Requirement: Format the entries below as a single numbered list, leaving out blank lines and the pictures.

============

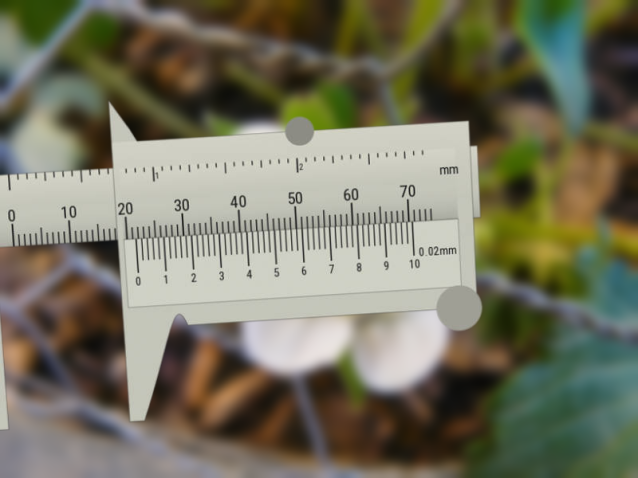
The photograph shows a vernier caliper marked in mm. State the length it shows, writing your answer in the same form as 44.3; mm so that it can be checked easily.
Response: 21.6; mm
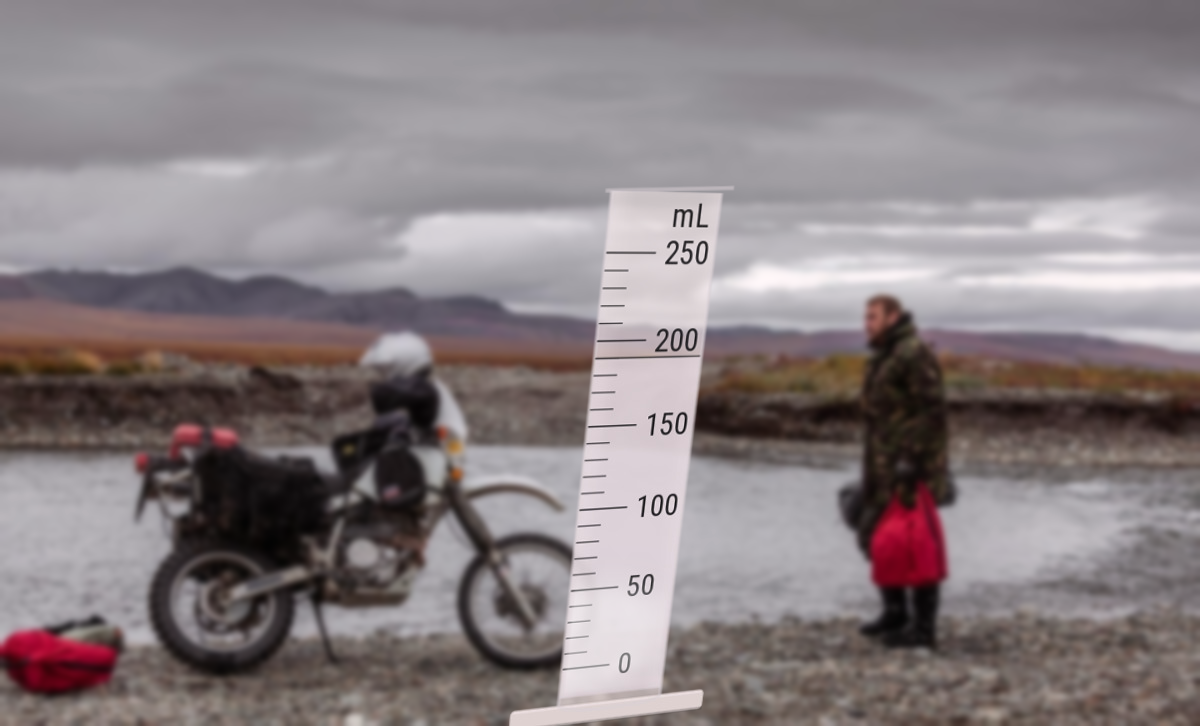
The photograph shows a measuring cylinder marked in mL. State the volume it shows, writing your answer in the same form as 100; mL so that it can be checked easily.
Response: 190; mL
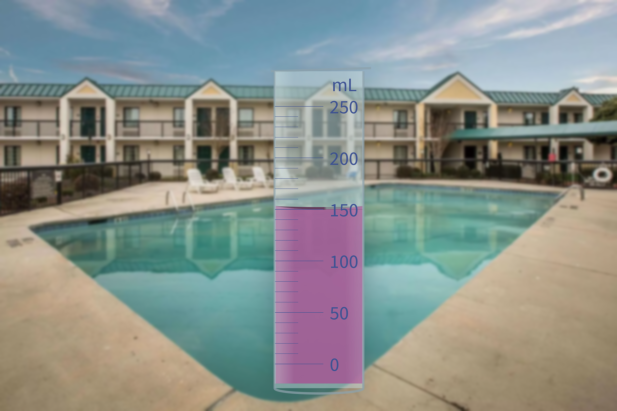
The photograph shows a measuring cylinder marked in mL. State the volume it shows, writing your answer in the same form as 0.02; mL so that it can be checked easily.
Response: 150; mL
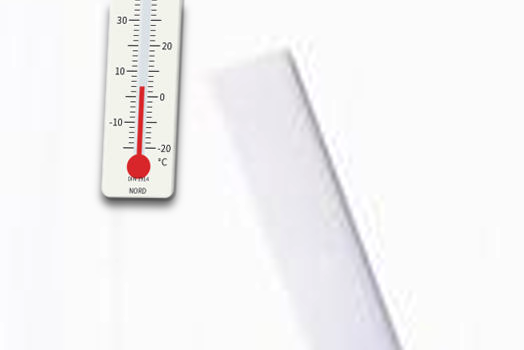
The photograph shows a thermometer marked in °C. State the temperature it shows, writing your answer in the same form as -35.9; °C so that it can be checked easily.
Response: 4; °C
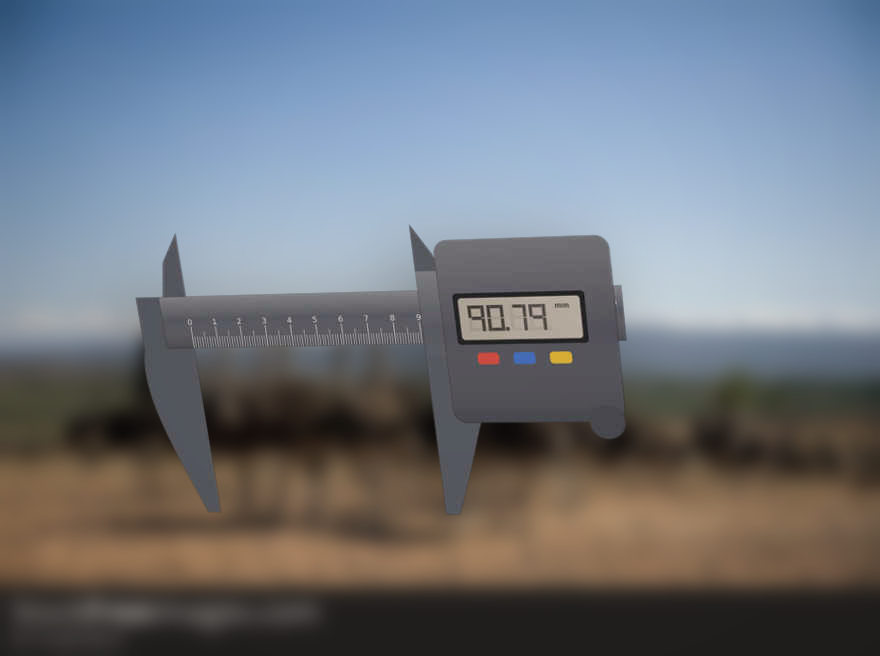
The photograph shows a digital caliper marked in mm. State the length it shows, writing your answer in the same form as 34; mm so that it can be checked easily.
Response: 90.79; mm
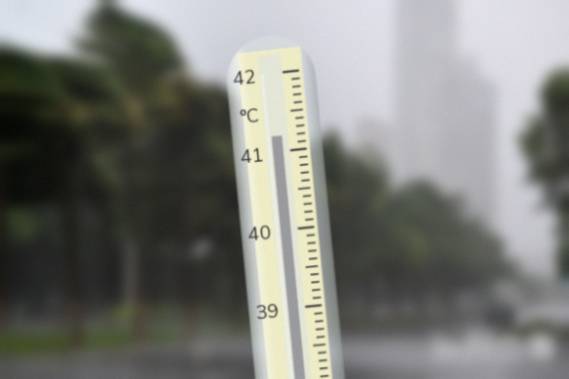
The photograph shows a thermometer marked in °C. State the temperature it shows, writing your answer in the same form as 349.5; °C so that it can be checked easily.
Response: 41.2; °C
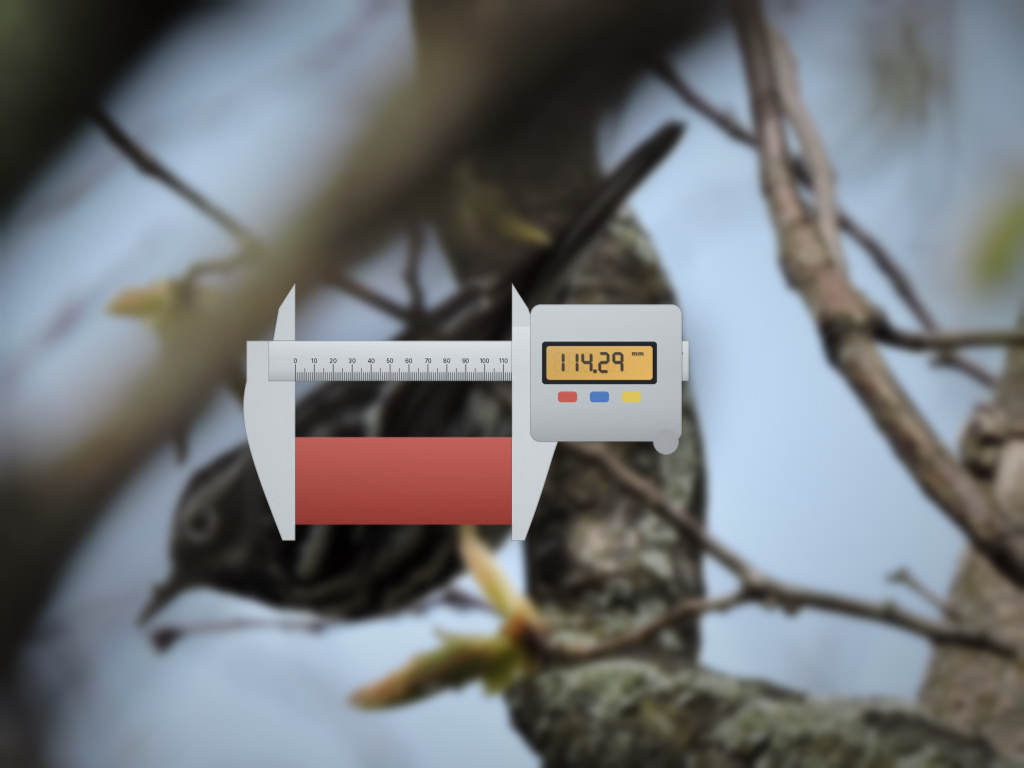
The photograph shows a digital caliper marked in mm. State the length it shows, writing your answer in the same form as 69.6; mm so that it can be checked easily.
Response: 114.29; mm
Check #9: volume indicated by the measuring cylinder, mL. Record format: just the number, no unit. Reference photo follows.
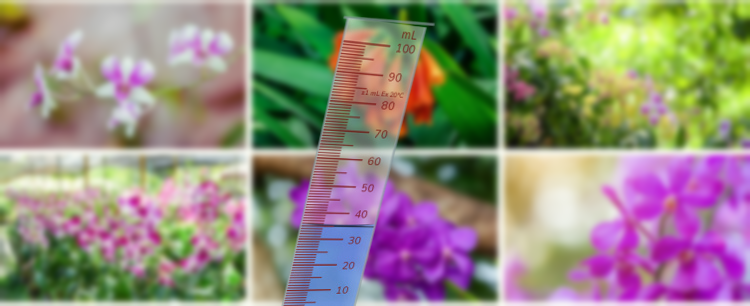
35
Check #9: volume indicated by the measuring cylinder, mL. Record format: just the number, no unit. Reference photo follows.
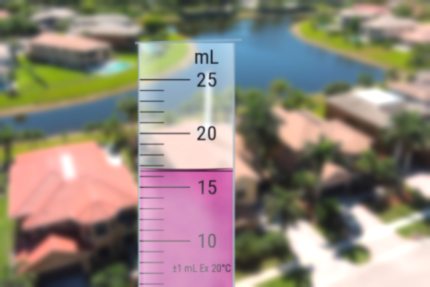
16.5
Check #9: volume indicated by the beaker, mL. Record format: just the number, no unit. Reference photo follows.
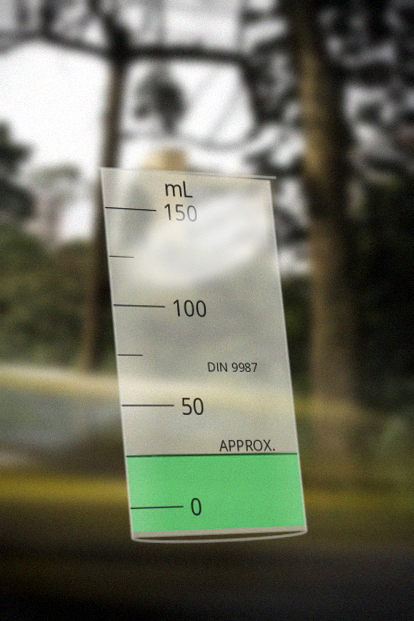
25
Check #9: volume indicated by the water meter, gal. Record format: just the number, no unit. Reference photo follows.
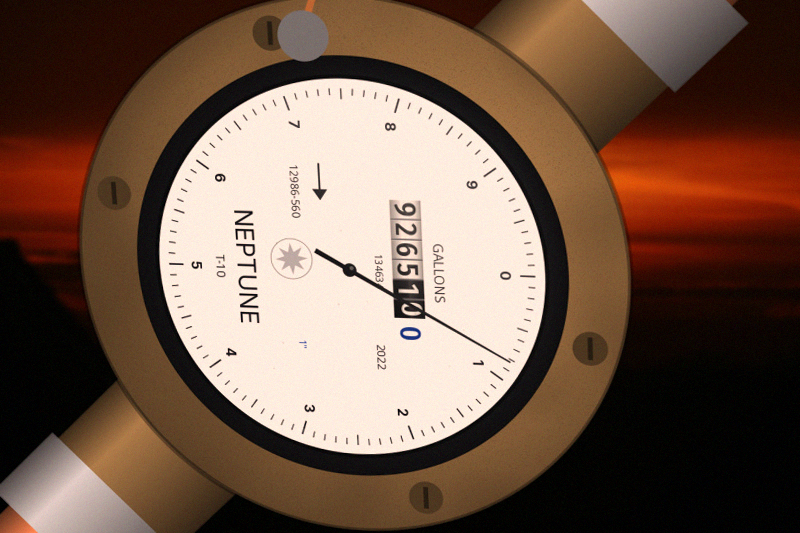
9265100.8
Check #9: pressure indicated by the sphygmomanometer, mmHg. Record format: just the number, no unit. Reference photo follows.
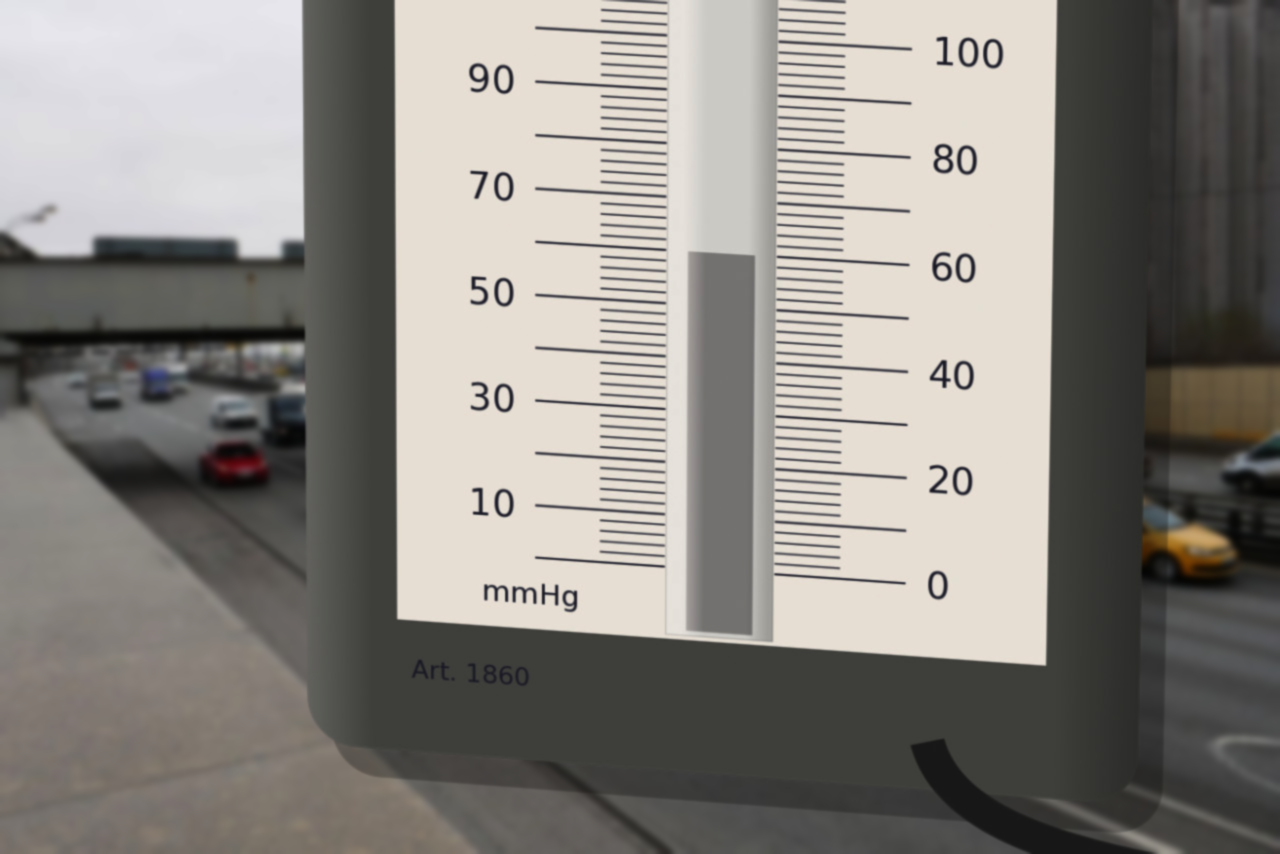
60
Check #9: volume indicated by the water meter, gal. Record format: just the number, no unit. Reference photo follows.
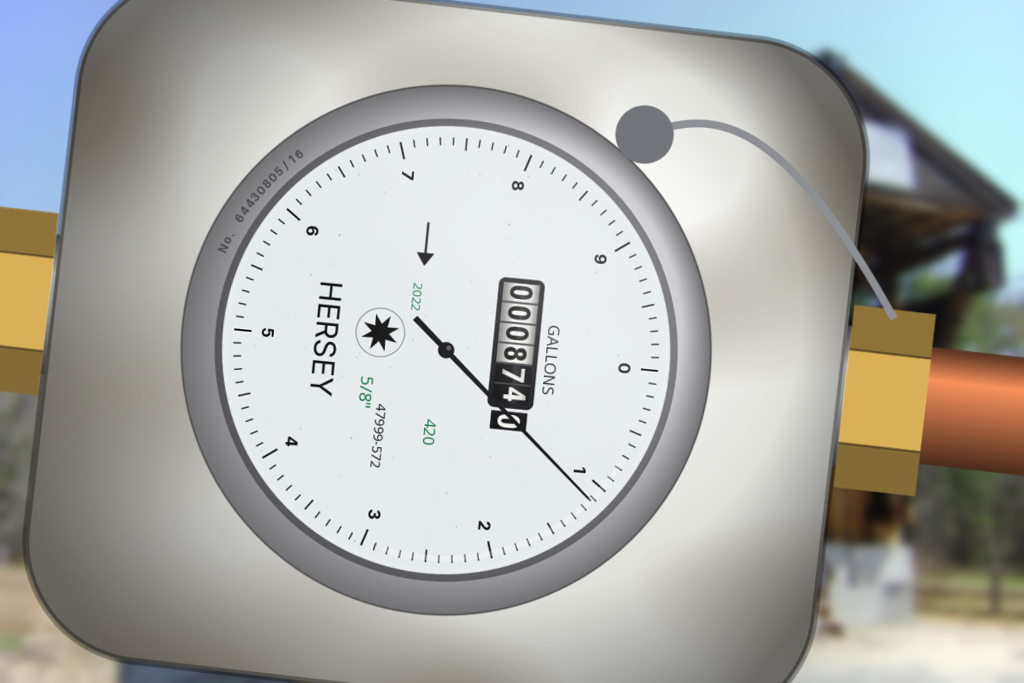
8741.1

============

Solution to the problem:
1. The photograph shows a vernier caliper marked in mm. State the length it shows, writing your answer in the same form as 44.3; mm so that it can be checked easily.
2. Response: 21.6; mm
3. The photograph shows a measuring cylinder marked in mL. State the volume it shows, writing your answer in the same form as 100; mL so that it can be checked easily.
4. Response: 190; mL
5. The photograph shows a measuring cylinder marked in mL. State the volume it shows, writing your answer in the same form as 0.02; mL so that it can be checked easily.
6. Response: 150; mL
7. The photograph shows a thermometer marked in °C. State the temperature it shows, writing your answer in the same form as -35.9; °C so that it can be checked easily.
8. Response: 4; °C
9. The photograph shows a digital caliper marked in mm. State the length it shows, writing your answer in the same form as 34; mm so that it can be checked easily.
10. Response: 90.79; mm
11. The photograph shows a thermometer marked in °C. State the temperature it shows, writing your answer in the same form as 349.5; °C so that it can be checked easily.
12. Response: 41.2; °C
13. The photograph shows a digital caliper marked in mm. State the length it shows, writing your answer in the same form as 69.6; mm so that it can be checked easily.
14. Response: 114.29; mm
15. Check #9: volume indicated by the measuring cylinder, mL. Record format: just the number, no unit. Reference photo follows.
16. 35
17. Check #9: volume indicated by the measuring cylinder, mL. Record format: just the number, no unit. Reference photo follows.
18. 16.5
19. Check #9: volume indicated by the beaker, mL. Record format: just the number, no unit. Reference photo follows.
20. 25
21. Check #9: volume indicated by the water meter, gal. Record format: just the number, no unit. Reference photo follows.
22. 9265100.8
23. Check #9: pressure indicated by the sphygmomanometer, mmHg. Record format: just the number, no unit. Reference photo follows.
24. 60
25. Check #9: volume indicated by the water meter, gal. Record format: just the number, no unit. Reference photo follows.
26. 8741.1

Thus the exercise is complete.